Game of Thrones: Valar Dohaeris

“If I’m a traitor, then you are, too.”

Hot on the heels of a blatantly fantastic advertising campaign, and shortly preceding a fourth-season renewal, the third-season premiere of Game of Thrones is a solid episode that has all of the strengths and all of the weaknesses of this odd, fascinating show.

I’m referring, of course, to the same thing every other reviewer seems to have mentioned: the world of Game of Thrones is so far-flung and contains so many moving parts that this premiere, like many previous episodes, feels like a series of check-ins with various characters (and yet still lacked some, like Jaime and Brienne, and the younger Stark boys on the lam). By now, we know we should trust GoT, and I—for one—certainly do. But, in this age of exciting innovations in television delivery (see Chris’s article here for one take), it’s interesting that we’re still stuck the 45-minute episode format. Because that format isn’t doing GoT any favors.

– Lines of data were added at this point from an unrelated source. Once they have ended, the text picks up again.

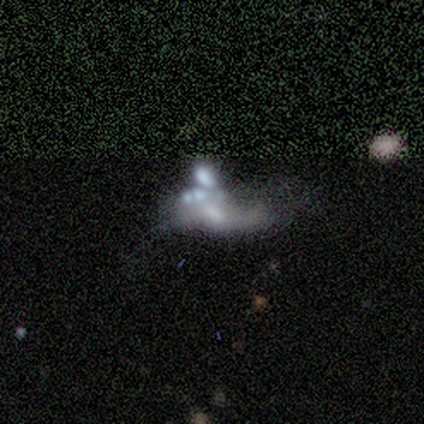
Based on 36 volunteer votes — This is likely a featured or disk galaxy (72%). It is clearly not viewed edge-on (100%). Bar: likely no (62%). Spiral arm pattern: possibly no (58%). Central bulge: marginally none (42%). Merging: possibly merger (53%).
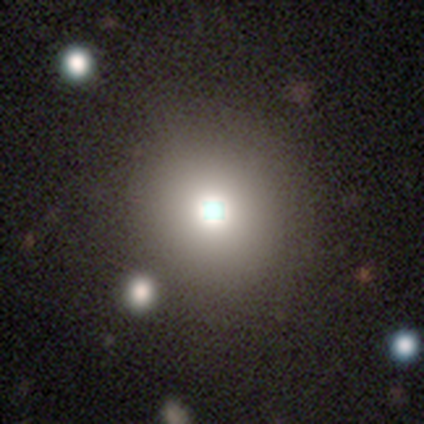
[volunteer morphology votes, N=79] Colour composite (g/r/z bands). It shows a smooth galaxy with no disk features (73%) that is round (90%). Merging: none (35%).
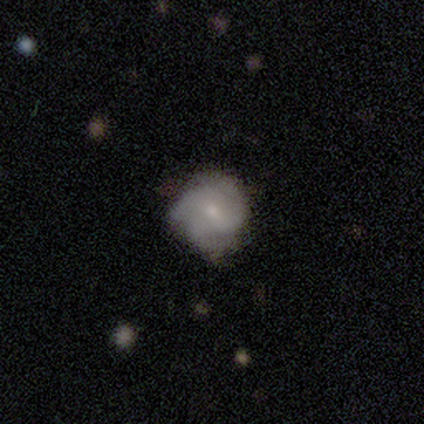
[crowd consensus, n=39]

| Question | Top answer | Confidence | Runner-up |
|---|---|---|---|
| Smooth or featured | featured or disk | 69% | smooth (28%) |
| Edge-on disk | no | 100% | — |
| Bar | no | 52% | weak (44%) |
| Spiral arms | yes | 85% | no (15%) |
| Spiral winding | medium | 43% | tight (39%) |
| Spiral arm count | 3 | 65% | can't tell (26%) |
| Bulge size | small | 70% | moderate (22%) |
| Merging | none | 58% | minor disturbance (8%) |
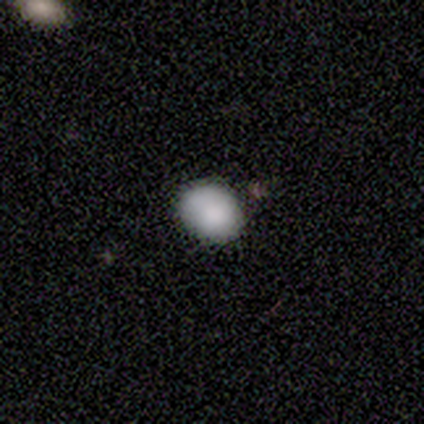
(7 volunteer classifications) smooth-or-featured: smooth: 71% | featured or disk: 29% | star or artifact: 0%
  how-rounded: round: 60% | in between: 40% | cigar-shaped: 0%
  merging: none: 57% | minor disturbance: 29% | major disturbance: 14% | merger: 0%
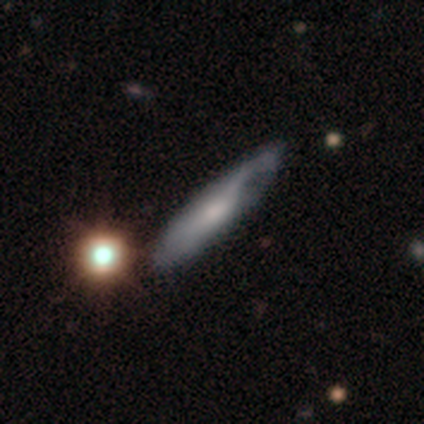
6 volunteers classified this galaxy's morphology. A smooth galaxy with no disk features (50%, tied with featured or disk) that is cigar-shaped (67%).

Vote fractions:
- Smooth or featured? smooth: 50% (tied) / featured or disk: 50% (tied) / star or artifact: 0%
- How rounded? cigar-shaped: 67% / in between: 33% / round: 0%
- Merging? none: 33% (tied) / minor disturbance: 33% (tied) / major disturbance: 33% (tied) / merger: 0%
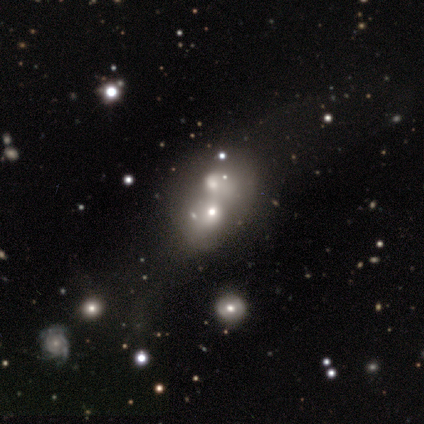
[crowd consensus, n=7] smooth-or-featured: featured or disk: 57% | star or artifact: 43% | smooth: 0%
  disk-edge-on: no: 100% | yes: 0%
    bar: no: 75% | weak: 25% | strong: 0%
    has-spiral-arms: yes: 50% (tied) | no: 50% (tied)
      spiral-winding: medium: 50% (tied) | loose: 50% (tied) | tight: 0%
      spiral-arm-count: 1: 50% (tied) | 4: 50% (tied) | 2: 0% | 3: 0% | more than 4: 0% | can't tell: 0%
    bulge-size: large: 50% | moderate: 25% | small: 25% | dominant: 0% | none: 0%
  merging: merger: 75% | minor disturbance: 25% | none: 0% | major disturbance: 0%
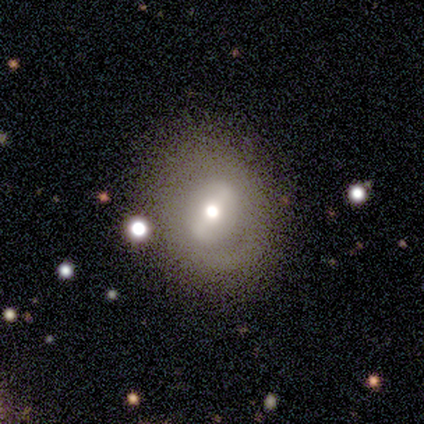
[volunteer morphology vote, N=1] Smooth or featured?
  - featured or disk: 100% *
  - smooth: 0%
  - star or artifact: 0%
Edge-on disk?
  - no: 100% *
  - yes: 0%
Bar?
  - strong: 100% *
  - weak: 0%
  - no: 0%
Spiral arms?
  - no: 100% *
  - yes: 0%
Bulge size?
  - moderate: 100% *
  - dominant: 0%
  - large: 0%
  - small: 0%
  - none: 0%
Merging?
  - none: 100% *
  - minor disturbance: 0%
  - major disturbance: 0%
  - merger: 0%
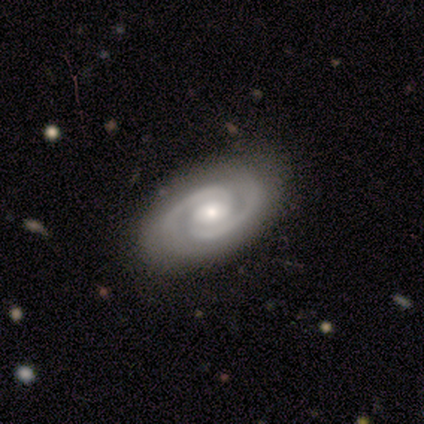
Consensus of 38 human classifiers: Smooth or featured? 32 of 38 (84%) said featured or disk. Edge-on disk? 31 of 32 (97%) said no. Bar? 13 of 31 (42%) said no. Spiral arms? 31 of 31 (100%) said yes. Spiral winding? 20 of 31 (65%) said tight. Spiral arm count? 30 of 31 (97%) said 2. Bulge size? 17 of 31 (55%) said moderate. Merging? 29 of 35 (83%) said none.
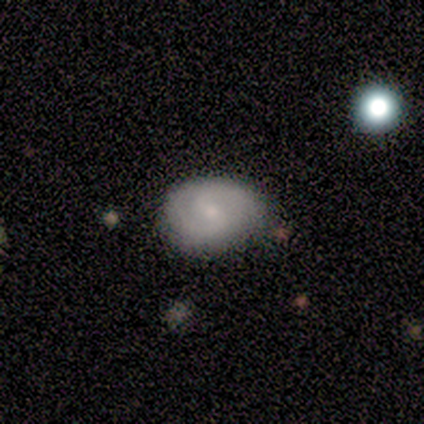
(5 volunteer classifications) A featured or disk galaxy (100%) with a weak bar (40%, tied with no), 2 (80%) tight (60%) spiral arms (100%) and a small central bulge (80%). Merging: none (60%).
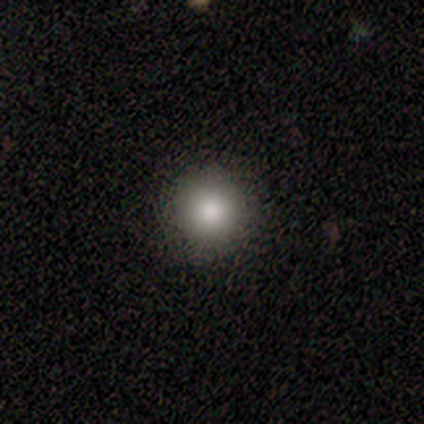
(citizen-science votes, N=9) Q: Smooth or featured?
A: smooth (78%); runner-up: featured or disk (11%)
Q: How rounded?
A: round (86%); runner-up: in between (14%)
Q: Merging?
A: none (100%)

Take the Dany scenes, for instance. I know what’s coming up in Astapor, and I can’t wait to see it—but I would have liked to see it this week, as a nice closure to the slave-buying scene we got in “Valar Dohaeris.” Instead, we have to wait at least seven days, possibly more. Wouldn’t it be more effective to deal with fewer storylines per episode, so each storyline can move a bit more?

Or, could we go even crazier: why not release all 10 episodes at once, a la House of Cards on Netflix, and let fans marathon their way through? 10 hours of TV is not, in the greater scheme of things, very long. I could do it in a weekend, easily. Heck, I’d even pay extra for an ‘alternate’ edition that splices all the Dany stories together, for instance, then all the Catelyn stories, and so on. That sounds fun.

But HBO executives do not kneel for me, any more than the wildlings kneel for Mance Rayder. So we’ve got the Game of Thrones that we’ve got, and we have to make the best of it. While this week’s episode lacked the thematic coherence of some of the best episodes of Seasons One and Two, it ably set up numerous plotlines around the loose idea of loyalty and treason. Jon’s double-agent defection to Mance Rayder’s band of wildlings contrasts with Ser Barristan Selmy’s desire to serve in Dany’s Queensguard. Shae, on the other hand, seems to be equally loyal to Sansa and to Tyrion, which is interesting.

But the Lannisters continue to be the most screwed-up family in Westeros. Cersei tried to bully her brother into speaking well of her to their father, but wound up revealing her lack of power (“I have a network of spies…father told me”). The dinner she had with Margery and Joffrey emphasize what we’ve already known: she’s losing control of her son, if she ever had it. Tyrion, too, has lost power now that his father is back in town: Bronn was never loyal to anything but gold, and Tywin is making sure Tyrion remains humble and unimportant.

The humble and unimportant tend to get the short end of the stick in this episode. Ser Davos didn’t get so much as a sympathy card from Stannis, and is now locked in a dungeon after being abandoned on a rocky outcrop. Sansa’s on a metaphorical rocky outcrop—watched over by Shae, but easily tricked by Littlefinger. (I loved the way he let her assume he’d seen her sister; if you watch the scene closely, it’s like a grammatical exercise in tricky modifiers.)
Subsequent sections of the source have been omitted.